Omid Hatami wrote: Let $a,b,c > 0$ and $ab+bc+ca = 1$. Prove that: \[ \sqrt {a^3 + a} + \sqrt {b^3 + b} + \sqrt {c^3 + c}\geq2\sqrt {a + b + c}. \] See also here: https://artofproblemsolving.com/community/c6h145158p823429

luofangxiang wrote: Can someone please tell why the inequality $$\sum_{\text{cyc}} \sqrt{ a^2 \sum_{\text{cyc}} a + abc } \ge \sqrt{ \left( \sum_{ \text{cyc}} a \right)^3 + 9abc}$$holds true ?

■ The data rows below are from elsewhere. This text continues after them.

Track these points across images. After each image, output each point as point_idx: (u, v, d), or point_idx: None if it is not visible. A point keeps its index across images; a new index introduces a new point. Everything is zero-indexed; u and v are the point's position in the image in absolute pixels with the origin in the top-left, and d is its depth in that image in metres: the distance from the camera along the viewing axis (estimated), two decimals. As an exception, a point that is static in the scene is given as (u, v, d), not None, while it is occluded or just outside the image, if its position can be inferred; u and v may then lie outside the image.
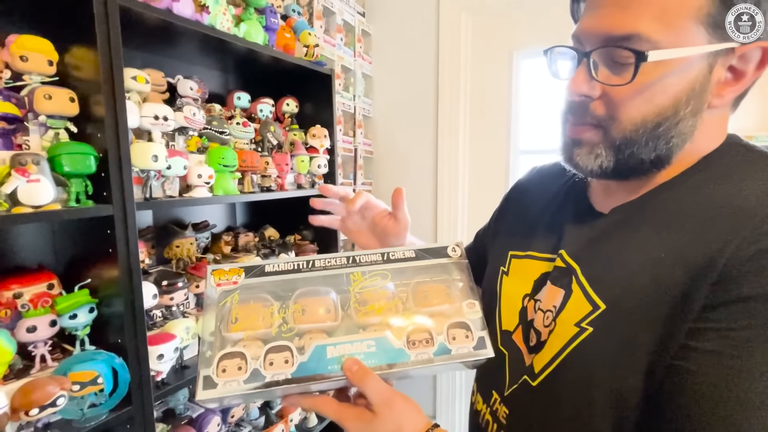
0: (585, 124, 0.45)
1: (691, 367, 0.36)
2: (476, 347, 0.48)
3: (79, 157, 0.72)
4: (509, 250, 0.59)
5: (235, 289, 0.49)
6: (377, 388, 0.44)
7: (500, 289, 0.58)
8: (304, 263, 0.51)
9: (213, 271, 0.50)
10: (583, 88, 0.43)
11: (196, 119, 0.97)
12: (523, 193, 0.67)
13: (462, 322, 0.49)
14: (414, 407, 0.45)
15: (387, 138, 1.94)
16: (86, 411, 0.75)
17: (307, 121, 1.40)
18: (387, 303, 0.50)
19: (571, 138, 0.47)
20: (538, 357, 0.48)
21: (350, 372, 0.44)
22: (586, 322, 0.43)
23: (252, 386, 0.44)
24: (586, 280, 0.45)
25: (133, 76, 0.87)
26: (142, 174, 0.84)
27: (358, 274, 0.51)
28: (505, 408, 0.52)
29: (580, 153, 0.45)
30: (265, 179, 1.18)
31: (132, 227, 0.79)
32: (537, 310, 0.51)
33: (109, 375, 0.77)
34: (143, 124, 0.86)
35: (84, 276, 0.82)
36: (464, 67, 1.74)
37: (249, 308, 0.49)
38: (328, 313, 0.49)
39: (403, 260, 0.53)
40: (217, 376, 0.44)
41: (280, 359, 0.45)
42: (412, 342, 0.47)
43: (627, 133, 0.42)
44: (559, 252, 0.50)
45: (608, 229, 0.47)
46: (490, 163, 1.76)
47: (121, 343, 0.81)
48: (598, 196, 0.52)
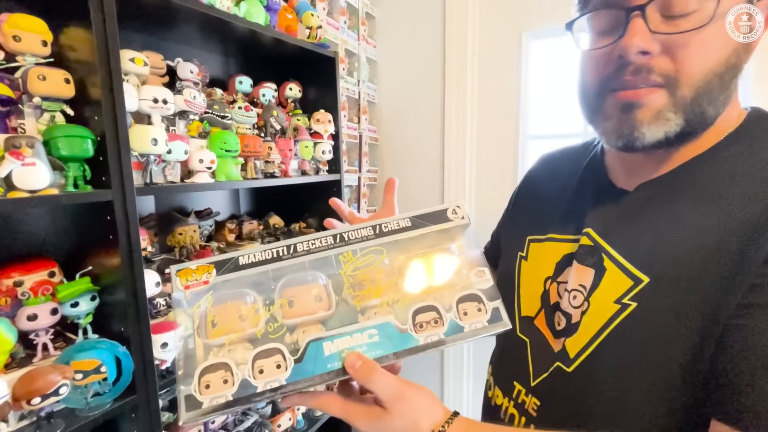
0: (648, 86, 0.40)
1: (750, 323, 0.34)
2: (491, 320, 0.42)
3: (76, 140, 0.70)
4: (527, 235, 0.57)
5: (208, 290, 0.43)
6: (386, 384, 0.40)
7: (519, 274, 0.56)
8: (284, 249, 0.45)
9: (178, 272, 0.43)
10: (644, 42, 0.39)
11: (197, 102, 0.94)
12: (536, 181, 0.65)
13: (472, 294, 0.43)
14: (429, 398, 0.42)
15: (392, 124, 1.91)
16: (90, 400, 0.74)
17: (311, 106, 1.37)
18: (386, 282, 0.44)
19: (629, 102, 0.41)
20: (572, 340, 0.46)
21: (354, 369, 0.40)
22: (629, 297, 0.42)
23: (243, 400, 0.39)
24: (621, 256, 0.44)
25: (131, 58, 0.84)
26: (141, 158, 0.82)
27: (348, 254, 0.45)
28: (536, 399, 0.49)
29: (644, 120, 0.40)
30: (269, 165, 1.15)
31: (132, 213, 0.77)
32: (564, 291, 0.49)
33: (113, 364, 0.75)
34: (142, 107, 0.84)
35: (85, 263, 0.80)
36: (472, 50, 1.69)
37: (227, 308, 0.43)
38: (320, 301, 0.43)
39: (399, 231, 0.46)
40: (200, 394, 0.39)
41: (270, 365, 0.40)
42: (419, 324, 0.42)
43: (699, 87, 0.39)
44: (585, 231, 0.48)
45: (638, 205, 0.45)
46: (498, 149, 1.72)
47: (124, 331, 0.79)
48: (618, 175, 0.50)
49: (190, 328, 0.42)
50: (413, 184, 1.88)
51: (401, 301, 0.43)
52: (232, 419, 1.14)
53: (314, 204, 1.44)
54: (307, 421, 1.35)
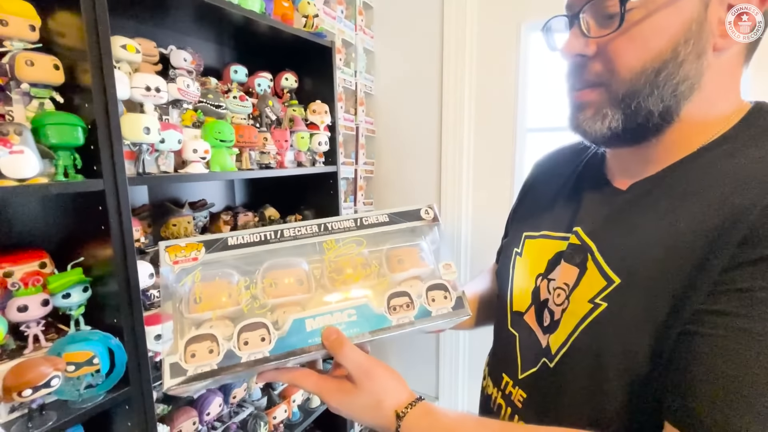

Let $a,b,c > 0$ and $a + b + c= 1$. Prove that $$ \sqrt {a^3 + a} + \sqrt {b^3 + b} + \sqrt {c^3 + c}\geq\sqrt {10(ab+bc+ca) }$$Let $a,b,c > 0$ and $\sqrt{a} + \sqrt{b} + \sqrt{c} = 3.$ Prove that $$ \sqrt{a^3+a} + \sqrt{b^3+b} + \sqrt{c^3+c}\geq\sqrt {6(ab+bc+ca) }$$

Notice that our inequality can be rewritten as \[\sum \sqrt{a^3+a(ab+bc+ca)} = \sum \sqrt{a(a+b)(a+c)} \ge 2 \sqrt{(a+b+c)(ab+bc+ca)}\]\[\iff 2 \sum (a+b)\sqrt{(a^2+ac)(b^2+bc)} + (a^3+b^3+c^3+3abc) + \sum a^2b \ge 4 \left(3abc+\sum a^2b\right).\] This inequality holds true, as \[a^3+b^3+c^3+3abc \ge \sum a^2b, \quad \text{and}\]\[\sum (a+b)\sqrt{(a^2+ac)(b^2+bc)} \ge \sum (a+b)(ab+c\sqrt{ab}) \ge \sum (a^2b+ab^2+2\sqrt{ab} \cdot c\sqrt{ab}) = 6abc + 2\sum a^2b. \quad \blacksquare\]

All nice solve

Solved with MathLuis. This was a pretty exciting inequality, but still really standard. Typical homogenize and done. We start off by homogenizing the given inequality as follows to get rid of the weird $ab+bc+ca=1$ condition. \[ \sqrt {a^3 + a(ab+bc+ca)} + \sqrt {b^3 + b(ab+bc+ca)} + \sqrt {c^3 + c(ab+bc+ca)}\geq 2\sqrt {(a + b + c)(ab+bc+ca)}. \]Note that by Holder's Inequality we have, \[\sqrt{a^3+a^2b+a^2c+abc} \cdot \sqrt{ab^2+b^3 + b^2c + abc} \ge a^2b + ab^2 + 2abc\]and also by Schur's Inequality \[a^3+b^3+c^3 +3abc \ge \sum_{cyc}a^2(b +c)\]Thus, \[\sum_{cyc}a^3 + 3abc + \sum_{cyc}a^2(b +c) + 2\sum_{cyc}\sqrt{a^3+a^2b+a^2c+abc} \cdot \sqrt{ab^2+b^3 + b^2c + abc} \ge 4 \sum_{cyc}a^2(b +c) + 12abc \]which implies that, \begin{align*} \left(\sqrt {a^3 + a(ab+bc+ca)} + \sqrt {b^3 + b(ab+bc+ca)} + \sqrt {c^3 + c(ab+bc+ca)}\right)^2 &\ge 4(a+b+c)(ab+bc+ca)\\ \sqrt {a^3 + a(ab+bc+ca)} + \sqrt {b^3 + b(ab+bc+ca)} + \sqrt {c^3 + c(ab+bc+ca)} &\ge 2\sqrt{(a+b+c)(ab+bc+ca)} \end{align*}which is precisely what we set out to show.